A. PHF14 and KIF4A expression in paired NSCLC samples. Left panel: representative western blot results showing that PHF14 and KIF4A are co-upregulated in NSCLC specimens. β-actin was used as a loading control. Right panel: Pearson's correlation analysis showing a significant positive correlation between PHF14 expression and KIF4A expression in NSCLC specimens (n=44). R=0.682, P<0.001. B. The correlation between PHF14 and KIF4A mRNA expression levels in paired NSCLC samples. Data obtained from qPCR results, n=24, R=0.71, P<0.001. C. PHF14 and KIF4A expression in NSCLC cell lines. Left panel: western blot results showing that PHF14 and KIF4A are co-upregulated in NSCLC cell lines.
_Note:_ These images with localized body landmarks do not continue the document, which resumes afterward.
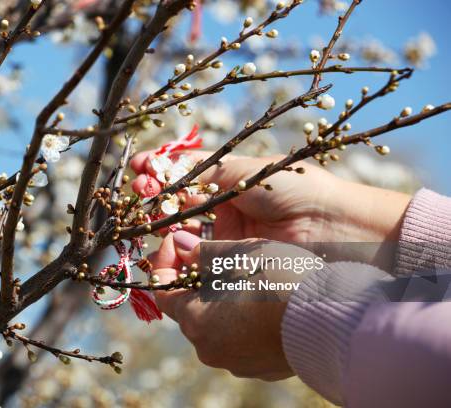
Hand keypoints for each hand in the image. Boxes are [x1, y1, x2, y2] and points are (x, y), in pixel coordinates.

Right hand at [131, 151, 411, 270]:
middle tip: (140, 196)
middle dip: (157, 201)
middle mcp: (227, 212)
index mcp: (233, 184)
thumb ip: (204, 171)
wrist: (338, 230)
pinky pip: (197, 262)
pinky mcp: (232, 267)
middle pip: (180, 207)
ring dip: (164, 230)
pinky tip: (166, 249)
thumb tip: (160, 165)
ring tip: (151, 220)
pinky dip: (178, 258)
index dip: (161, 172)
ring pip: (184, 236)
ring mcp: (228, 240)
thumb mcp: (248, 172)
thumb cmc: (298, 191)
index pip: (187, 176)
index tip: (137, 170)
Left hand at [150, 230, 309, 379]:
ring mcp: (236, 362)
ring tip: (245, 275)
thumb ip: (203, 251)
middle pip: (190, 308)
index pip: (163, 292)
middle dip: (197, 280)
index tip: (183, 243)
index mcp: (195, 321)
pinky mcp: (262, 367)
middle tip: (216, 254)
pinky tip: (265, 300)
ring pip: (217, 324)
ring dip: (222, 300)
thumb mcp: (239, 254)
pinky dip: (244, 319)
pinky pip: (242, 339)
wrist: (332, 320)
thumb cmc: (280, 281)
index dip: (169, 263)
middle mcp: (210, 348)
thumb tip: (181, 245)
A human fetal lung fibroblast (HFL) was used as a control. β-actin was used as a loading control. Right panel: significant positive correlation between PHF14 expression and KIF4A expression in NSCLC cells. R=0.838, P<0.001. D. The effect of PHF14 and/or KIF4A depletion on A549 cell proliferation. E. The effect of overexpressing PHF14 WT or PHF14 NT 1-160a.a truncated mutant on HCT-116 cell proliferation. Left panel: results of the MTT assay. Right panels: western blot analysis showing the knockdown efficiency of different siRNAs and efficiency of the overexpression of different constructs. α-tubulin was used as the loading control. * P<0.05, ** P<0.01, *** P<0.001.
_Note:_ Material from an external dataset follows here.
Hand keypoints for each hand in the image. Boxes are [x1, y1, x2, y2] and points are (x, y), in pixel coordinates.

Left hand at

Figure 6. Depletion of PHF14 and KIF4A induced mitotic defects

Chromosome and spindle morphology defects during mitosis in PHF14-depleted HeLa cells A. and PHF14-depleted A549 cells B. Upper panels: cells were stained with anti-tubulin (green) and DAPI (DNA, blue) to reveal the spindle and the chromosome. Chromosome misalignment, anaphase separation incompletion, and spindle defects of the distinct mitotic cells can be seen in PHF14-depleted cells. Bar, 5μm. Lower panels: statistics of mitotic phenotypes. C. The effect of PHF14 and/or KIF4A depletion on mitosis in HeLa cells. Left panel: representative images from time-lapse movies. HeLa cells stably expressing histone H₂B-GFP (green) were transfected with control siRNA (NC), PHF14 siRNA (siPHF14), KIF4A siRNA (siKIF4A) or PHF14/KIF4A siRNA (KK). Bar, 5 μm. Arrowheads indicate mis-aligned chromosomes and arrows indicate incomplete-separated chromosomes inPHF14RNAi and/or KIF4A RNAi cells. Upper right panel: quantitative analysis of the duration of the M phases of HeLa H₂B-GFP cells after different siRNA treatments. Data from at least three different experiments are represented as box-and-whisker plots. D. Analysis of mitotic index in HeLa cells. Left panel: representative cell images of HeLa cells transfected with different siRNAs. Random images (9 images, 6,000–8,000 cells) were analyzed per experiment, and mitotic cells were identified in the 405 nm channel on the basis of their condensed DNA content. Upper right panel: the mitotic index was calculated and is presented as the mean ± s.d.; *** P<0.0001. n=number of analyzed cells. Lower right panels: western blot results showing the efficiency of PHF14 and/or KIF4A knockdown in the indicated cells. β-actin was used as the loading control.